August 10th, 2011

interface confusion

I've been trying to find a book to read on inner ring suburb redevelopment. My local library has _Retrofitting Suburbia_, or at least it will once Newton sends it over. In the meantime, I got _Cities and Suburbs_ on the kindle. That means I had to sort through three buttons in order to buy it: rent, buy it for myself (and pick where it should be initially delivered) or buy it as a gift. I think the renting means this is technically a textbook. I accidentally picked the gift button and had to back out, which is a little unfortunate. I doubt I'll make the same mistake twice, but it clearly demonstrates problems associated with so many checkout options. Amazon does a great job; I think this is just part of the cost of Choice.

Poor Birmingham

Their sewer woes have been in and out of the news for a while. Here's a little bit about efforts to assemble a legal team to handle the BK:

http://blog.al.com/spotnews/2011/07/sewer_debt_crisis_jefferson_co.html

I would not ordinarily mention this for a variety of reasons, but I've been poking at "dead malls" and stumbled across (I don't recall and don't care to reconstruct the path) The Source's delinquent balloon mortgage. When I was looking at General Growth's BK after looking up who did the Natick mall condos, I kept asking myself why hadn't SPG had financing troubles. Turns out SPG _did_ have financing troubles, and I'm tempted to characterize what they did with Crossroads in Omaha as jingle mail (why this is okay for a REIT mall owner and someone stigmatized for human home owners persists in confusing me -- it's all contracts), but never mind that now. As near as I can tell, SPG owns 25% of The Source, and The Source owes $124 million that it is not paying. As I was trying to find out current status on that loan, I landed in the July 2011 online issue of Shopping Center Business (a trade publication) and found myself looking at a pretty little table of the top 10 Delinquent Retail Loans -- of which The Source is #9.
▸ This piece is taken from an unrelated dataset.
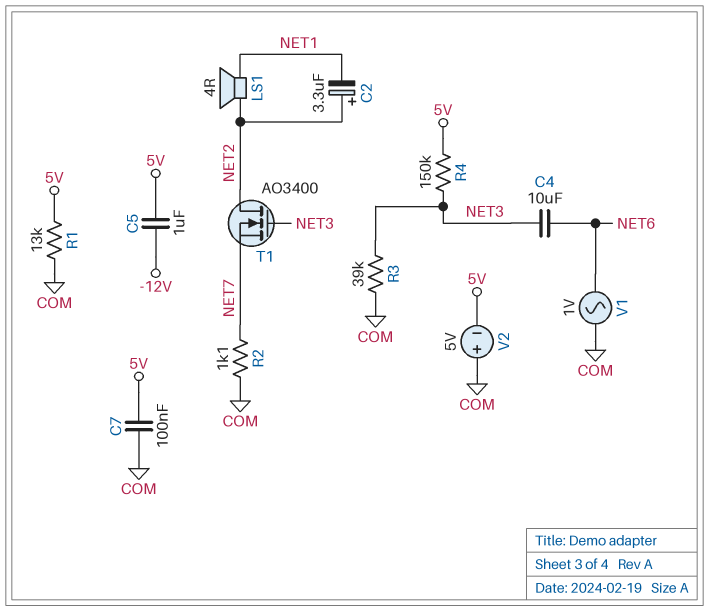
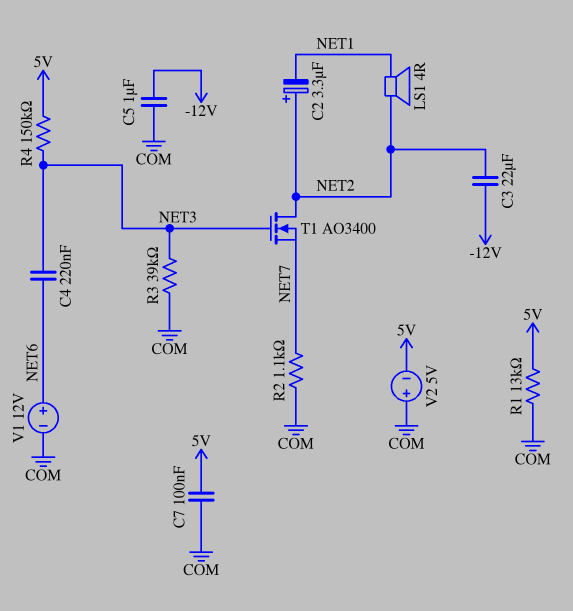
C3: none -> 22uF (-12V, NET2)
C4: 10uF (NET3, NET6) -> 220nF (NET3, NET6)
C5: 1uF (-12V, 5V) -> 1uF (-12V, COM)
V1: AC 1V (COM, NET6) -> 12V (plus NET6, minus COM)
Want to know what #1 is? $305 million -- yes, dear readers, almost a third of a billion dollars -- on Riverchase Galleria, a mall in Hoover, AL, near Birmingham. The hotel at the mall (I'm sure by this point you were expecting residential in some form, right?) is already in foreclosure.

Poor Birmingham.

People seem very unoptimistic about the prospects for payment on the Riverchase loan; it is expected to wipe out many tranches on the CMBS it is part of.

ETA: Looks like jingle mail on Montclair Plaza as well, by General Growth. So GGP went into BK and came out, but Riverchase Galleria and Montclair Plaza were not included in the BK, and they are the top 2 delinquent retail loans at 305 and 190 million -- a sweet even half billion between the two. Wow. Is this normal? Should I not be shocked by this? Montclair is near San Bernadino, so Inland Empire woes again.